### Brano da leggere
........
Se cambia idea sull’acquisto, e le regole sulla restituzione del venditore indicate nell’inserzione dicono che le spese di restituzione per ripensamento sono a carico dell’acquirente, è quest’ultimo che deve pagare la restituzione.

A tal proposito eBay, come per ogni altro suo regolamento, ha stilato una guida. Ma ovviamente non tutti i casi di restituzione seguono una procedura lineare. Non è un mistero che gli acquirenti hanno l’abitudine di “reso facile”, promossa dalle politiche di altre piattaforme, che però sui piccoli commercianti ha un impatto ben diverso in termini di costi.

Per limitare i resi ti dò 3 consigli:
  1. LA DESCRIZIONE deve essere chiarissima senza possibilità di equivoci. Se vendi abbigliamento inserisci le misure il più possibile precise. Se vendi ricambi indica chiaramente la compatibilità dei tuoi oggetti.
........
[Voci salvate]

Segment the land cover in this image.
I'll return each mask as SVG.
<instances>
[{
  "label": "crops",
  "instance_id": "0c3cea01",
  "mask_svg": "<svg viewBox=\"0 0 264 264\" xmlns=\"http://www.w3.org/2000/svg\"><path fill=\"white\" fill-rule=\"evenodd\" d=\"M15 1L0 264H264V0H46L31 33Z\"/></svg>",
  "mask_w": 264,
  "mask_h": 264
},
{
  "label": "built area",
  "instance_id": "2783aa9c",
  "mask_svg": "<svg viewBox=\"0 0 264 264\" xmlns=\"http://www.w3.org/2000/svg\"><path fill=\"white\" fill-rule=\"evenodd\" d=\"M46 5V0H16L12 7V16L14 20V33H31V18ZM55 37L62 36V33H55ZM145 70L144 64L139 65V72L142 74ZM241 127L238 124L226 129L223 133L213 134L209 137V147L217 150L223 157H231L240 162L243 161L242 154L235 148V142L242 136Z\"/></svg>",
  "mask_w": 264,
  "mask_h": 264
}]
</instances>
........
### Consegne
**a)** Elenca tutte le indicazioni che il primo consiglio del brano da leggere rivolge a chi vende.
**b)** Trascrivi dal brano da leggere il passo che comincia con le parole "Se cambia idea" e si chiude con "termini di costi.".

### Soluzioni
**a)**
- La descrizione deve essere chiarissima, senza possibilità di equivoci.
- Chi vende abbigliamento deve inserire le misure il più possibile precise.
- Chi vende ricambi deve indicare chiaramente la compatibilità dei propri oggetti.

**b)**
Se cambia idea sull’acquisto, e le regole sulla restituzione del venditore indicate nell’inserzione dicono che le spese di restituzione per ripensamento sono a carico dell’acquirente, è quest’ultimo che deve pagare la restituzione.

A tal proposito eBay, come per ogni altro suo regolamento, ha stilato una guida. Ma ovviamente non tutti i casi di restituzione seguono una procedura lineare. Non è un mistero che gli acquirenti hanno l’abitudine di “reso facile”, promossa dalle politiche di altre piattaforme, che però sui piccoli commercianti ha un impatto ben diverso in termini di costi.